Día Internacional de la Mujer

El 8 de marzo de 1857, las trabajadoras del sector textil en Nueva York salían a la calle para protestar por sus pésimas condiciones de trabajo. Más de 150 años después, la palabra precariedad se continúa conjugando en femenino.
En España, la mujer es una trabajadora de segunda. Una ciudadana de segunda que accede al mundo laboral desde la desigualdad y que se ve constantemente obligada a cargar con rémoras y losas forjadas en el menosprecio y el prejuicio. Cadenas que impiden avanzar. Nudos que atragantan. Nubes que enturbian el futuro. La condena de que precariedad sea, siga siendo, nombre de mujer.
La práctica totalidad de los indicadores estadísticos de que disponemos contribuyen a confeccionar un cuadro triste y descolorido de discriminación en el acceso a un empleo y retribución dignas para la inmensa mayoría de mujeres, constituidas a la fuerza en mano de obra barata, víctimas votivas de la creciente despreocupación del Estado respecto a su compromiso con el cuidado y la preservación de la dignidad de sus ciudadanos.
España es el segundo país de la UE con una tasa de paro femenino más elevado, situada en un doloroso 25%, y mantiene su brecha salarial en un injustificable 19%, por encima de la media del territorio comunitario. Mujeres sin trabajo, mujeres que siguen cobrando menos que los hombres realizando las mismas tareas.
Y España es también el Estado donde son mujeres las solicitantes del 94% de los permisos, excedencias y reducciones de jornada por cuidado de los hijos y del 85% de las licencias por cuidado de otros familiares. El país donde las mujeres desarrollan el 80% del trabajo a tiempo parcial y un 21% afirma hacerlo por compatibilizar el trabajo con las obligaciones domésticas y familiares frente a un 2% de los hombres que sostienen la misma afirmación. La feminización de los cuidados. La obligación de reducir la exposición a la actividad laboral para convertirse en cuidadoras de pequeños y grandes. Cuidadoras de los niños sin plazas en guarderías públicas y de las personas mayores que quizás morirá antes les reconozca que su estado físico requería de alguien que velara por él.
Trabajo temporal, jornadas parciales, la familia como carga, el hogar como obligación, salarios menores, techos de cristal, suelos pegajosos, pasillos estrechos y obstáculos a cada paso. De la escasa retribución del trabajo a la insuficiencia de las prestaciones sociales: el 90% de los hogares monoparentales en riesgo de pobreza están constituidas por una mujer y su hijo o hija; sólo el 17% de las mujeres en situación de desempleo cobran el paro. Pobreza también es nombre de mujer. Y una condena que persigue durante toda la vida.

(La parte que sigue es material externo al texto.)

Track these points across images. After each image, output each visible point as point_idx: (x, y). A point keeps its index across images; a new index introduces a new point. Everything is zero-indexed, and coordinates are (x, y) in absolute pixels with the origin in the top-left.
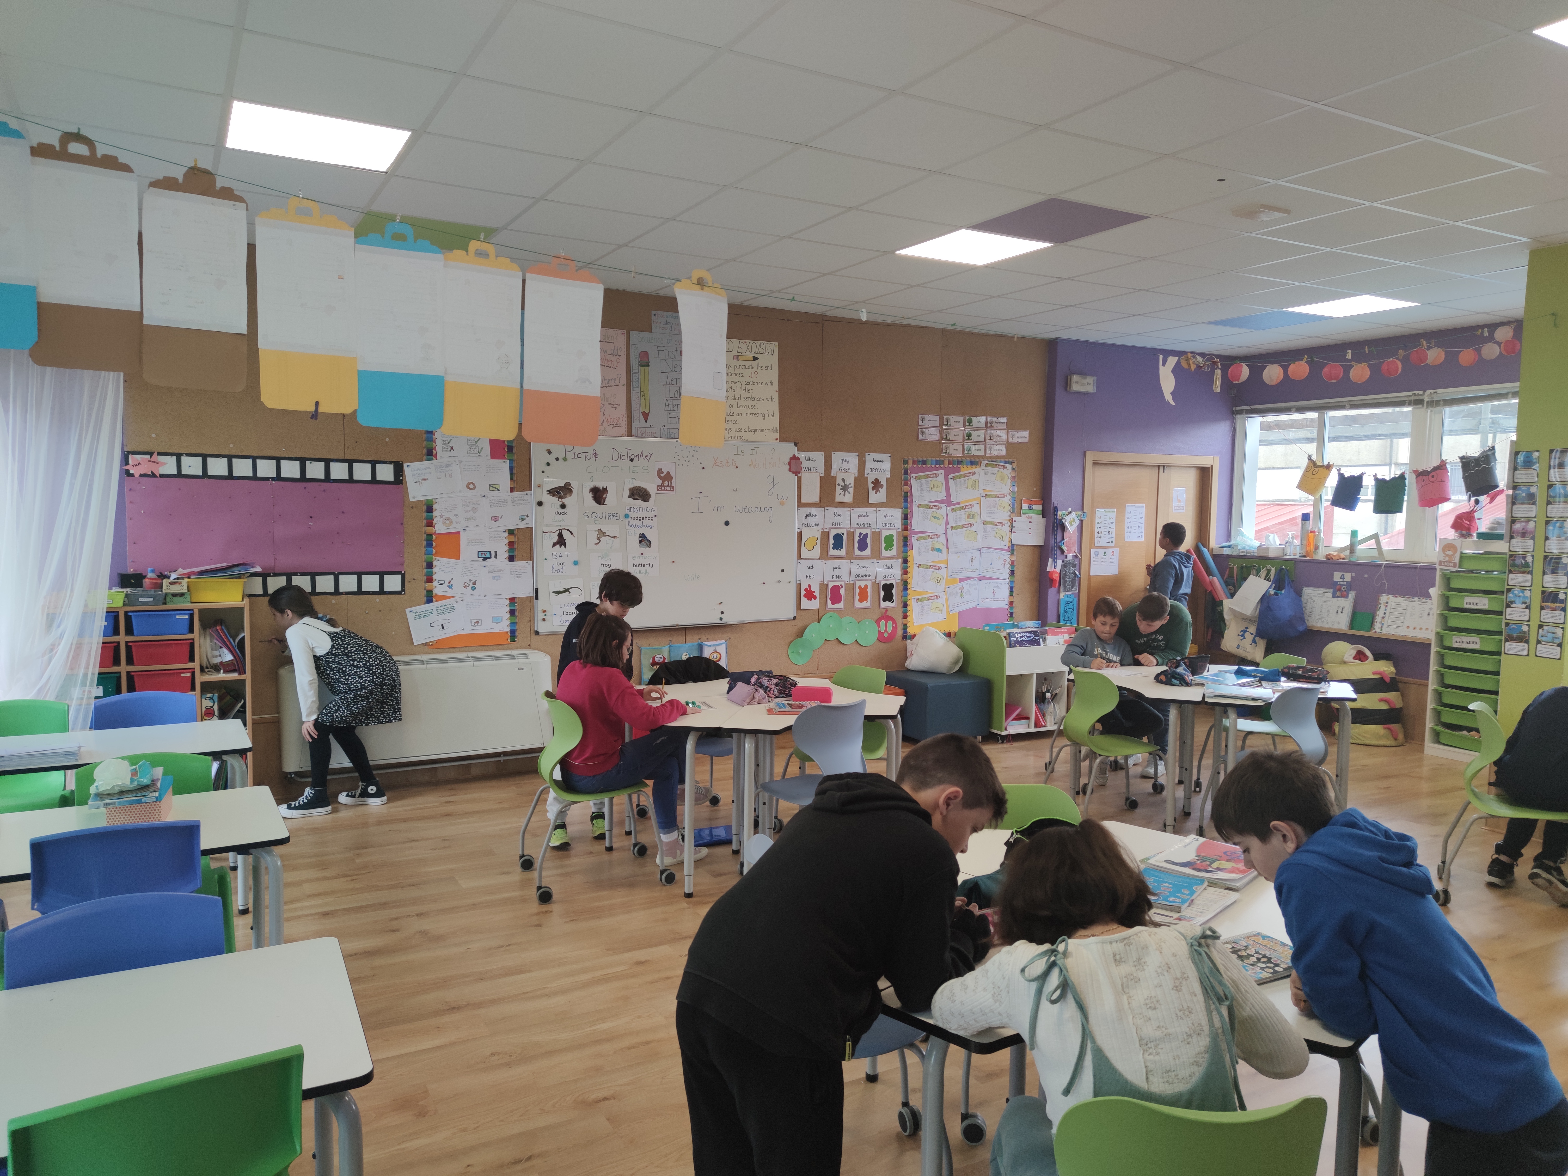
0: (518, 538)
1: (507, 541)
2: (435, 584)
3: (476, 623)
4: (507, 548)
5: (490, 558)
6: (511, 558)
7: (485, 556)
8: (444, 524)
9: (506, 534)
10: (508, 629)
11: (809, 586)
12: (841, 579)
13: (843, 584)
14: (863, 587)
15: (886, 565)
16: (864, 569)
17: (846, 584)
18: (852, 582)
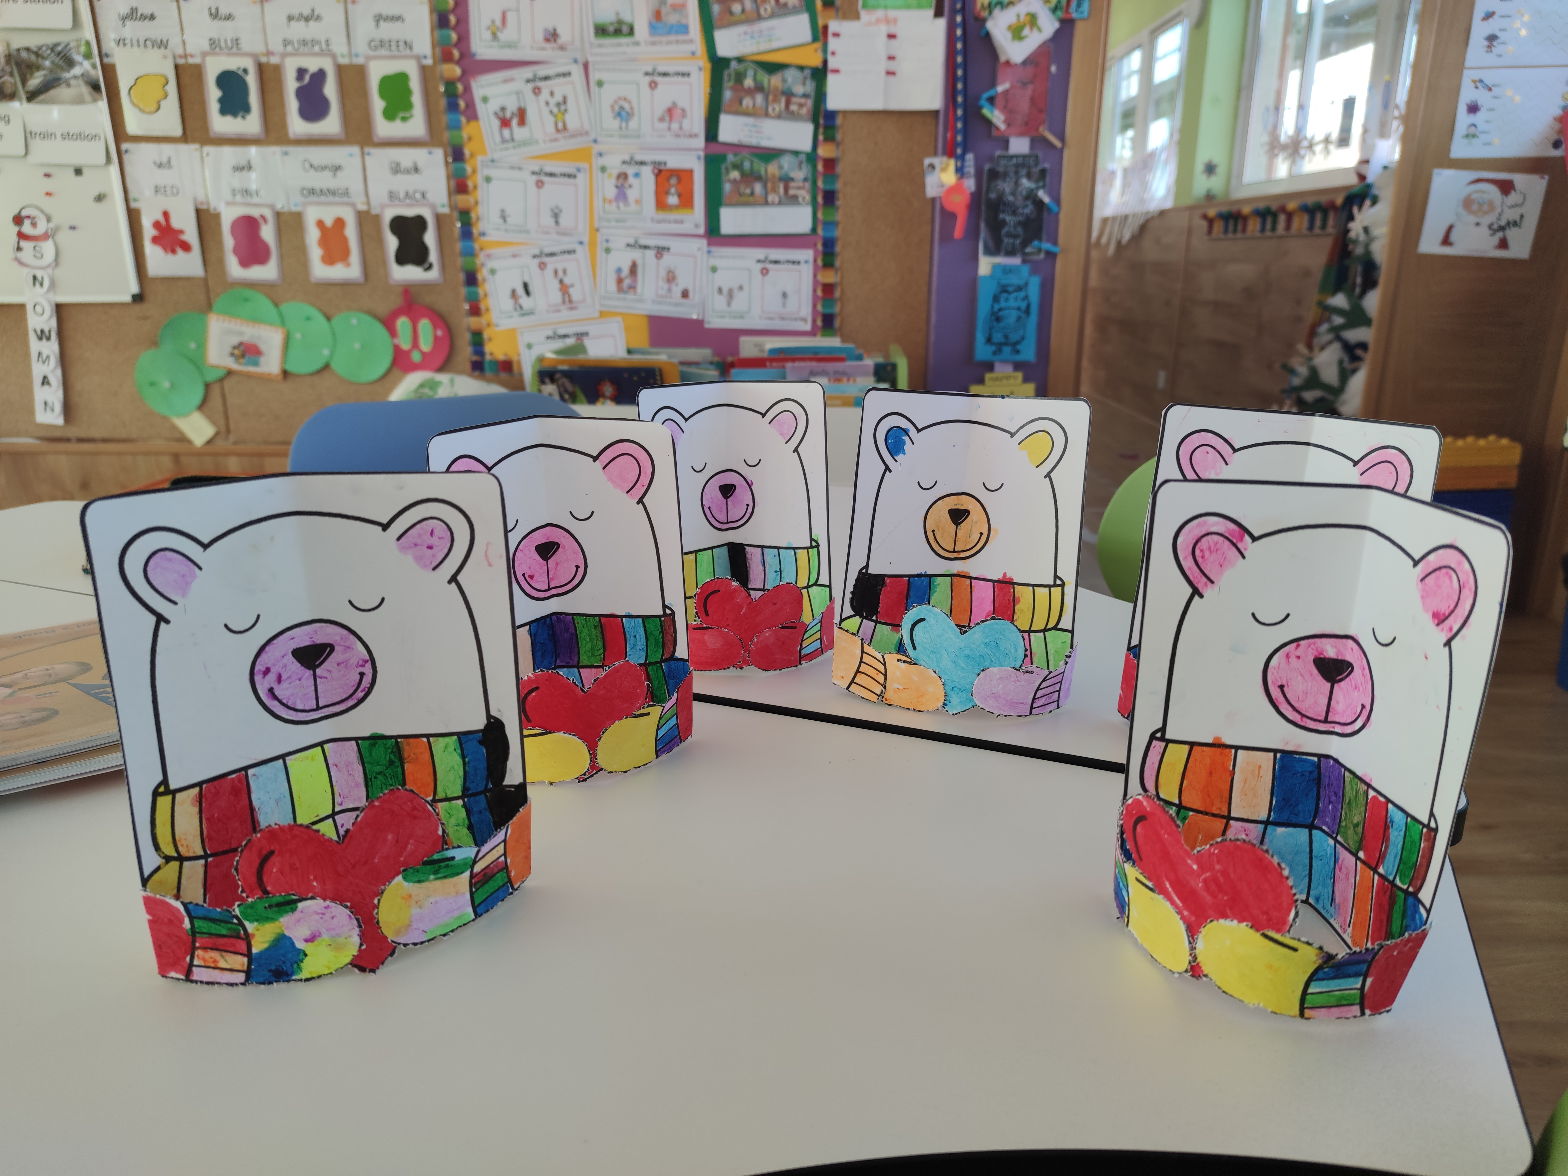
11: (166, 215)
12: (259, 200)
13: (268, 214)
14: (329, 223)
15: (398, 164)
16: (327, 174)
17: (278, 213)
18: (294, 209)
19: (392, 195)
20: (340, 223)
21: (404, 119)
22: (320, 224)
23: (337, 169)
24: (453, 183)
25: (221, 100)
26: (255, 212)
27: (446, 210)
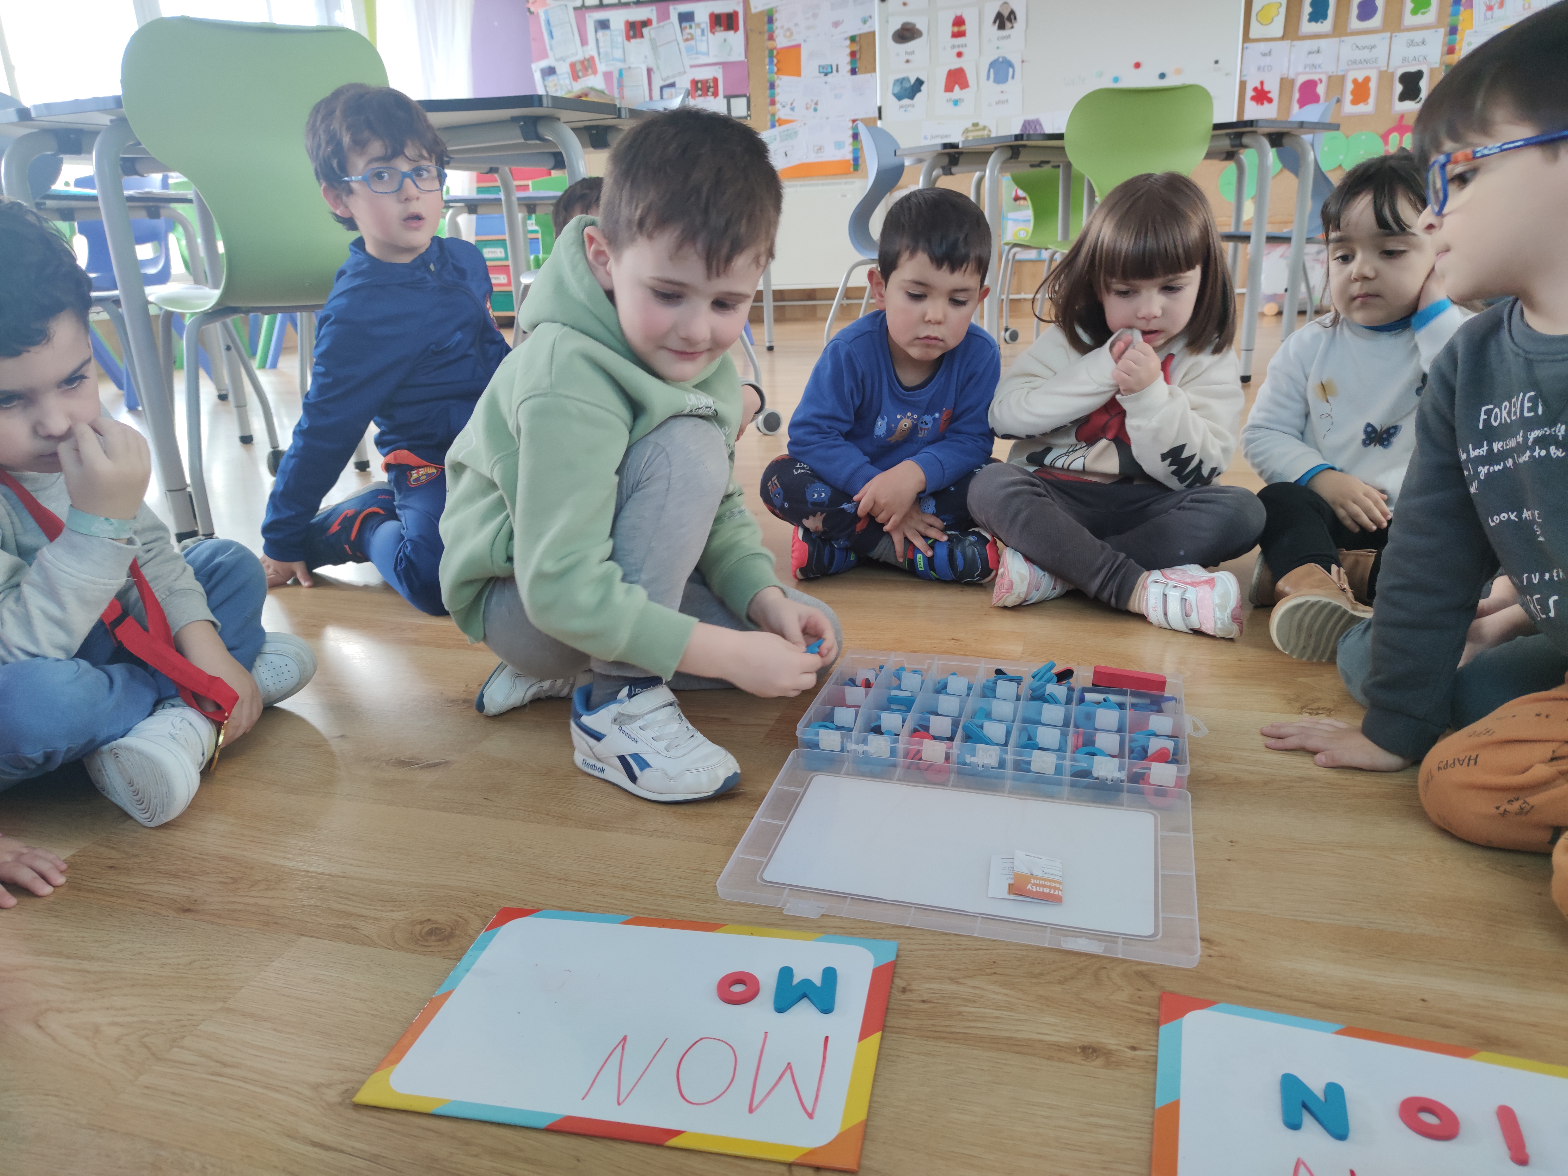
0: (861, 47)
1: (848, 51)
2: (778, 106)
3: (818, 149)
4: (848, 59)
5: (832, 72)
6: (853, 72)
7: (826, 71)
8: (785, 36)
9: (848, 42)
10: (850, 157)
11: (1262, 83)
12: (1319, 70)
13: (1324, 78)
14: (1360, 80)
15: (1412, 41)
16: (1366, 51)
17: (1330, 77)
18: (1340, 73)
19: (1404, 60)
20: (1367, 79)
21: (1423, 13)
22: (1355, 81)
23: (1373, 47)
24: (1446, 49)
25: (1311, 14)
26: (1315, 77)
27: (1437, 65)
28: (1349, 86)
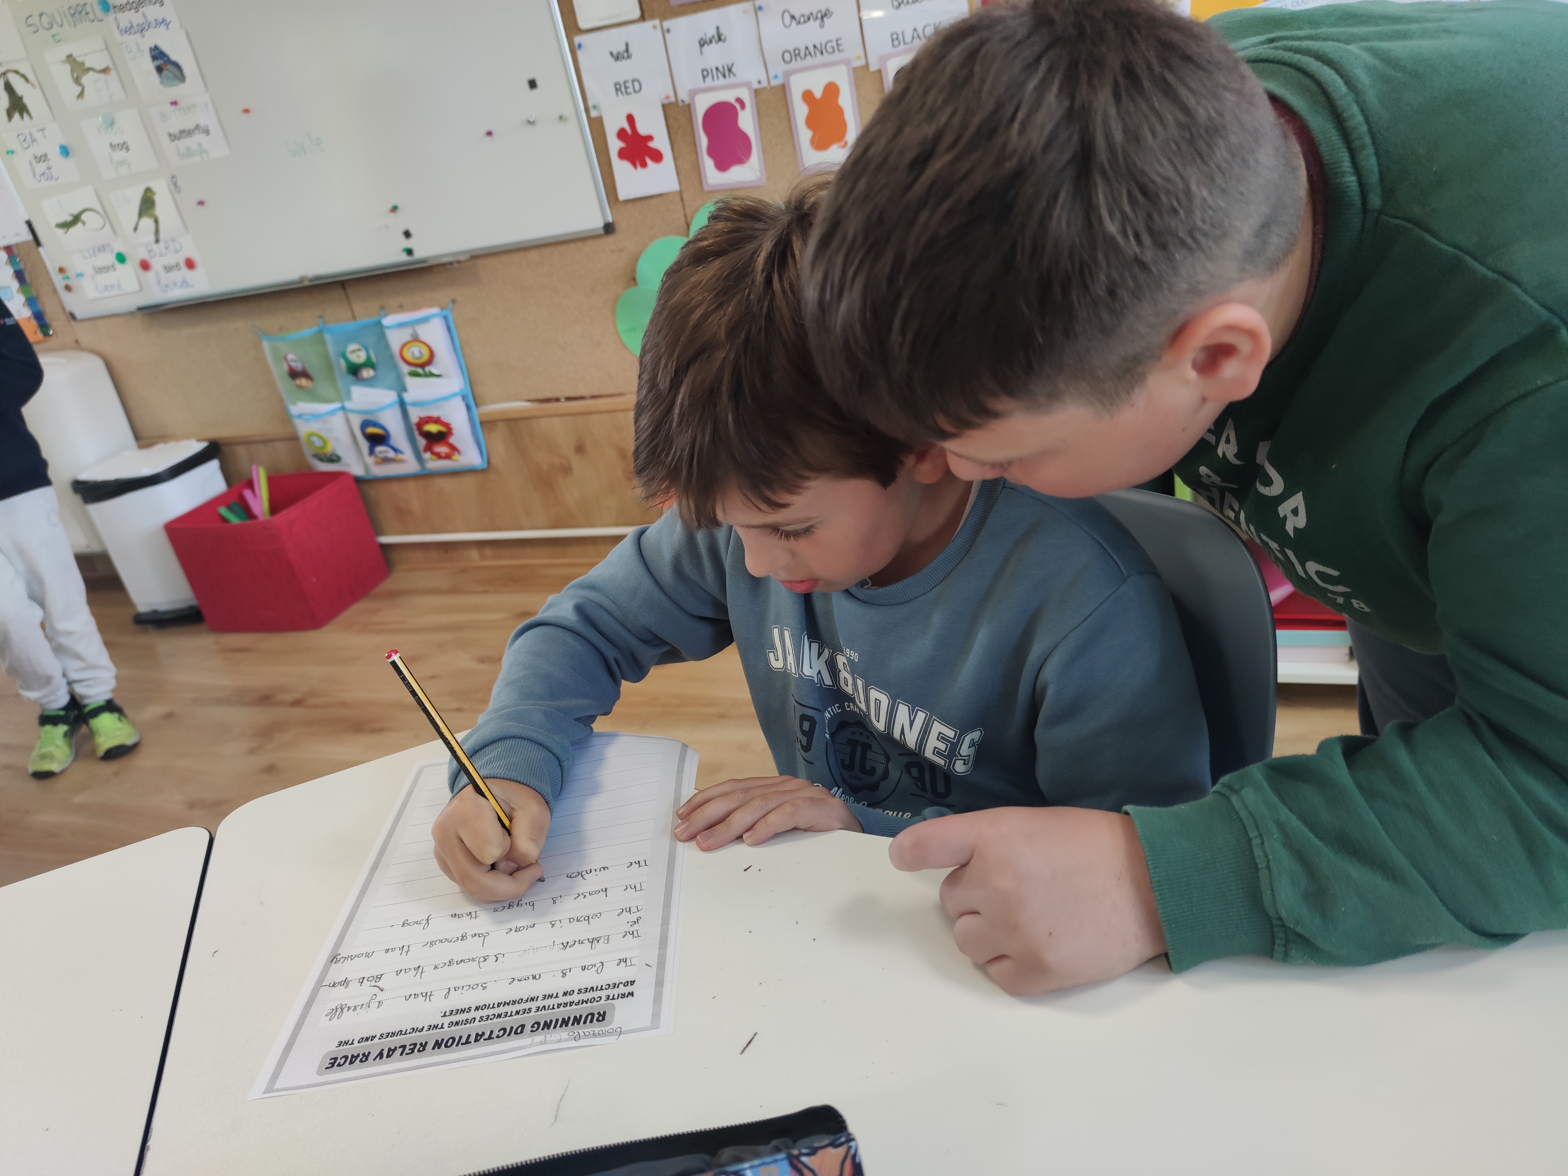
10: (28, 312)
11: (630, 119)
13: (745, 95)
14: (818, 93)
16: (813, 25)
17: (757, 92)
18: (775, 83)
19: (895, 35)
20: (832, 89)
22: (808, 96)
23: (824, 16)
26: (729, 96)
28: (801, 111)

Llegado el momento de acceder a la jubilación, el maltrato de un acceso desigual a las oportunidades laborales vuelve a desplegar sus efectos más perversos: de las pensiones de jubilación contributivas, sólo el 36% corresponden a mujeres. Eso sí, más del 80% de las perceptoras de pensiones con un importe comprendidas entre los 350 y los 400 euros van a parar a las manos cansadas de las mujeres.
Pobreza y falta de oportunidades. Precariedad. Desigualdad. La identidad como condena y el género como pesada determinación socioeconómica. Esta es la realidad. La misma que durante un día merece portadas, discursos floridos, actos institucionales y compromisos baldíos por parte de quienes podrían hacer y no hacen y que se mantendrán vigentes el tiempo que tarde en apagarse el último eco de la última palabra.
El 8 de marzo no hay nada que celebrar. Pero no es momento tampoco de lamentarse.El 8 de marzo es un día de lucha y de renovación del compromiso con la denuncia incansable de una situación que nos avergüenza -que nos debería avergonyir- como sociedad.
Nuestra lucha se desarrolla diariamente en el ejercicio del Derecho y el fomento de modelos económicos y empresariales nacidos bajo el signo de la equidad. Pero hay frentes en todas partes. Sólo hay que abrir los ojos y encontrar lo que nos corresponde. La responsabilidad es de todos y todas.